I know this isn't something that is easy to...not too obviously bring up, but he needs a therapist. If he engages with you, bring up that you've been thinking of selling a therapist or maybe that your glad a friend you have has started seeing one. Maybe your campus has a councilor or perhaps there's a local mental health center. Idk it's a hard one. But don't irritate or engage them when they say/do crazy things as much as possible, but when he does normal positive things, respond positively. Idk man best if luck.

ThicccBoiOnTheInside

Eight

I would ask if they did a background check on him. They might tell you it's ironclad, but if you say you feel unsafe with this stranger they placed you with and you're thinking of getting the police involved I'm almost positive they'll be rushing to help you with this situation. They don't want any lawsuits.

brightlove

Nine

I only got through most of the comments, but it appeared as though only /u/silsool actually knows how to adult. If you absolutely can not get out of the lease and move elsewhere, have you thought about just being honest and talking to this guy about this? Maybe he just can't ever be socially normal and you'll have to resort to hiding from him, but maybe he's never been told he's not socially normal. My sister-in-law is like this. A lot of her behaviours are reminiscent of 4-year olds everywhere, and because her parents enable this behaviour she has never learned that it is socially inappropriate (if my husband and I try, she runs crying to the other room and her mother consoles her... and we're made out to be the bad guys.)

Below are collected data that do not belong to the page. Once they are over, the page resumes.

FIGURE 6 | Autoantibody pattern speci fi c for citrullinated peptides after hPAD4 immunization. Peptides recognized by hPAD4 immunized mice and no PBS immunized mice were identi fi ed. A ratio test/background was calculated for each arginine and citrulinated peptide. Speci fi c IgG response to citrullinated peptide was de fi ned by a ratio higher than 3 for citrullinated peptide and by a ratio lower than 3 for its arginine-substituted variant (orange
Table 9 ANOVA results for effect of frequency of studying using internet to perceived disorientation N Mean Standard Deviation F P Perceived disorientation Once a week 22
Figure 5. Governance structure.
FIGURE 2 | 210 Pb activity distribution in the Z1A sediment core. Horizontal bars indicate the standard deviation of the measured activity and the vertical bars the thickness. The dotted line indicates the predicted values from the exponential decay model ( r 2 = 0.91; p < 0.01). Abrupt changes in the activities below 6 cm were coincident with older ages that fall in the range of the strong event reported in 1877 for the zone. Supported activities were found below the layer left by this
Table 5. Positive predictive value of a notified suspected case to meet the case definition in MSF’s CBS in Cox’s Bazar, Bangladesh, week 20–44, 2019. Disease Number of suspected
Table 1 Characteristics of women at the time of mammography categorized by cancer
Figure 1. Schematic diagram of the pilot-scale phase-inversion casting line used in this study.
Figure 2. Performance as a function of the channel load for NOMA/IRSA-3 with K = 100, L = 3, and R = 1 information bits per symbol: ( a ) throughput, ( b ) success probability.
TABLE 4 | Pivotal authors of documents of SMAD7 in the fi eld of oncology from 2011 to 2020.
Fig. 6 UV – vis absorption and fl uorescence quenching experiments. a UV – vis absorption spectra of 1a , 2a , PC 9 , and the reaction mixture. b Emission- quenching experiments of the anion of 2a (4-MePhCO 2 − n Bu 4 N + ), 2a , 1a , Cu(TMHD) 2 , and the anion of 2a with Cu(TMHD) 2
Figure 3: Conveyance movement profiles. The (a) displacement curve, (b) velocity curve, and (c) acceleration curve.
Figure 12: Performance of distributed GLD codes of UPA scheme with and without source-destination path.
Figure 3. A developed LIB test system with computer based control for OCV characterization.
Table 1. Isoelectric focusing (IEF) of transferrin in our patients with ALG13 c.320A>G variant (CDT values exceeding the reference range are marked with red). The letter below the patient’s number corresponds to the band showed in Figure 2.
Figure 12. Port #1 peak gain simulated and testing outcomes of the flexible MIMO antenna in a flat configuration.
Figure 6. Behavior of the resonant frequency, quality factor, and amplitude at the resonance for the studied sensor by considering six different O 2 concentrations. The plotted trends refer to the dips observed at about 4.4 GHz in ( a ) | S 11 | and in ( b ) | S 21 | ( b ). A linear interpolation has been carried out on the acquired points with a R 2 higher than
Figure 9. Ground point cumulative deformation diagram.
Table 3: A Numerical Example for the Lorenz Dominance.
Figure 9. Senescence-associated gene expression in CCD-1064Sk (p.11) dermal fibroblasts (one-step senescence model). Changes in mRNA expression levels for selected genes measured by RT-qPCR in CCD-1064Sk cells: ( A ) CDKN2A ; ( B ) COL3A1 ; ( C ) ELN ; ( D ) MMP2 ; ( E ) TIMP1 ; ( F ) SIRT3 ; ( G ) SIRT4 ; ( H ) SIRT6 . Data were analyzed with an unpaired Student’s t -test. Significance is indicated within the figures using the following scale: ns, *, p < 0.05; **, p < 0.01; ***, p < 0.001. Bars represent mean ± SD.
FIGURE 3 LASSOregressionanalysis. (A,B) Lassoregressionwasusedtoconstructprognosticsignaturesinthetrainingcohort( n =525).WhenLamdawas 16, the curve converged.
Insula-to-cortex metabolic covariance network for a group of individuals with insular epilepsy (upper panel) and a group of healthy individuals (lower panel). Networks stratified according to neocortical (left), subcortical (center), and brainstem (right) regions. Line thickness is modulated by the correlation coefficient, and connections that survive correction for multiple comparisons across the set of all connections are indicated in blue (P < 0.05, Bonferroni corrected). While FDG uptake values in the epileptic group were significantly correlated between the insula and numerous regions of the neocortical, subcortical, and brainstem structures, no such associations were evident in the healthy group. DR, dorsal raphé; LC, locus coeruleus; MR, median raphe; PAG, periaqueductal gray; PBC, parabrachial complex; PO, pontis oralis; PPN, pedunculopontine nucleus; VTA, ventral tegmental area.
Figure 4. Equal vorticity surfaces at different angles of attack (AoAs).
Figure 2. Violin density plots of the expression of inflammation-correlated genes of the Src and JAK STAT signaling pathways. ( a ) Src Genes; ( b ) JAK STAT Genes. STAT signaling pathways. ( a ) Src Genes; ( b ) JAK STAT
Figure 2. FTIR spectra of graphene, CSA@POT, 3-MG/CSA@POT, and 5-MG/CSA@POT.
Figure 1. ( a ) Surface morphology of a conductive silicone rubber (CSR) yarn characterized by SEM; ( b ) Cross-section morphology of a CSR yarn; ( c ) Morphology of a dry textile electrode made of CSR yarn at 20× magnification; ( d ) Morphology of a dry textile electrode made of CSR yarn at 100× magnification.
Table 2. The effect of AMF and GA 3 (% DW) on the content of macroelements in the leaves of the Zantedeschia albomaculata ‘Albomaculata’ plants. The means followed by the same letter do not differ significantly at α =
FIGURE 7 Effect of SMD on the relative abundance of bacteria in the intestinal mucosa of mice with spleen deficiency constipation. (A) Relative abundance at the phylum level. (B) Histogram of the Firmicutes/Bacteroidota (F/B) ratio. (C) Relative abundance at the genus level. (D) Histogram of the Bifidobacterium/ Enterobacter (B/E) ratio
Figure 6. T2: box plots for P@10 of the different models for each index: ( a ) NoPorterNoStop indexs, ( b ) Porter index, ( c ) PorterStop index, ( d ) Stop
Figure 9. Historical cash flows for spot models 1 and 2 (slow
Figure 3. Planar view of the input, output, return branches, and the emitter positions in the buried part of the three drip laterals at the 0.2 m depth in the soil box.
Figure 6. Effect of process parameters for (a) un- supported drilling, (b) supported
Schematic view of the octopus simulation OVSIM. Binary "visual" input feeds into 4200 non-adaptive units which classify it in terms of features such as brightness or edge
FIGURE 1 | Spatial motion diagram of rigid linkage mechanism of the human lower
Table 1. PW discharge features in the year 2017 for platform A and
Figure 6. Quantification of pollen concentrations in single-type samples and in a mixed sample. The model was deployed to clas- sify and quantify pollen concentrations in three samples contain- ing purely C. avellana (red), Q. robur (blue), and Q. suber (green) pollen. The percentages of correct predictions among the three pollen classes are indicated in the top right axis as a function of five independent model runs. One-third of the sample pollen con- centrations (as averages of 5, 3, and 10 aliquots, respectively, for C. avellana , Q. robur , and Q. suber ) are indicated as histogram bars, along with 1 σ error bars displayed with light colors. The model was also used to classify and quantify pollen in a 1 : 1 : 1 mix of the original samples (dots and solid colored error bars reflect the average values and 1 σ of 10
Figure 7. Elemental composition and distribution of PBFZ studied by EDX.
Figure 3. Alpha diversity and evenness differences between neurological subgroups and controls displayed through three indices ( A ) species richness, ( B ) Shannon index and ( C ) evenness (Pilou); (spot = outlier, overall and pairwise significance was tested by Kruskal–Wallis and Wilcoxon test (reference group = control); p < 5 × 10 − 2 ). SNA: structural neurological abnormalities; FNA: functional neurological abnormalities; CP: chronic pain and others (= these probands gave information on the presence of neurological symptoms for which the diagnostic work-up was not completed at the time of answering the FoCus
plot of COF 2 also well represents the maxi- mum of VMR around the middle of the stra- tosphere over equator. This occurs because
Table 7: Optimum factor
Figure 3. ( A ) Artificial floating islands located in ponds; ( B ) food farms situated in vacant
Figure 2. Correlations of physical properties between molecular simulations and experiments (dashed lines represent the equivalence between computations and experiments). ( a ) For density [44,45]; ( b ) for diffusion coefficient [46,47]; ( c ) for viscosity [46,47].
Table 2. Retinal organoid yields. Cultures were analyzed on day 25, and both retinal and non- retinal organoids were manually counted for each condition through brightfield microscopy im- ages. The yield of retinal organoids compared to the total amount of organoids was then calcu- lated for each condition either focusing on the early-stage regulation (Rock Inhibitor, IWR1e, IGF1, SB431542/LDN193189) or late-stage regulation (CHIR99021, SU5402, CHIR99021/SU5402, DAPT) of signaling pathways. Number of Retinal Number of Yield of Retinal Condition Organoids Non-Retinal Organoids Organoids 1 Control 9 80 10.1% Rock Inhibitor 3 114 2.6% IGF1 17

It's not your responsibility to parent this dude, but it is your responsibility to ensure your living space is a comfortable one. You don't need to have a dramatic sit-down discussion with him, just do what silsool has already suggested. Every time he starts with his BS tell him it's socially inappropriate, this is why he can't get girls to talk to him, he creeps you out which is why you don't want to be near him. Then just stop engaging completely for the rest of the night. You also need to stop rewarding his behaviour. Do not tell him anything about your life. Stop repeating no like a broken record. One 'no' then freeze him. If he doesn't get it after a week, then it's appropriate to completely freeze him out; which means don't even say the word no to him. One week is more than enough time for even a socially inappropriate normalperson to get it.

The other completely sensible adult thing to do, which has been mentioned, is to lock your door. If this guy is inappropriate verbally, I can guarantee you is already inappropriate physically... as in stealthily going through your shit.

I once had a roommate much like yours, that I had to live with, and I was too immature to handle it in an adult way. My living situation would have been greatly improved if I had adulted instead of hiding myself in my room.

DogtorDolittle

Ten

There is some really great advice here but unless I missed it I would recommend keep mace and some sort of weapon close by in your room. Also, periodically check the smoke detectors and make you have a fire extinguisher or two. Particularly.one in your room. I know this may seem weird but his behavior reminds me of a friend who had a roommate exactly like this. His behavior escalated until he had a full on psychotic break and became very violent and dangerous to the point where the guy was threatening friends life. He could just be a major creep, of course but its better to be safe than sorry until you figure out a way to get away from this guy.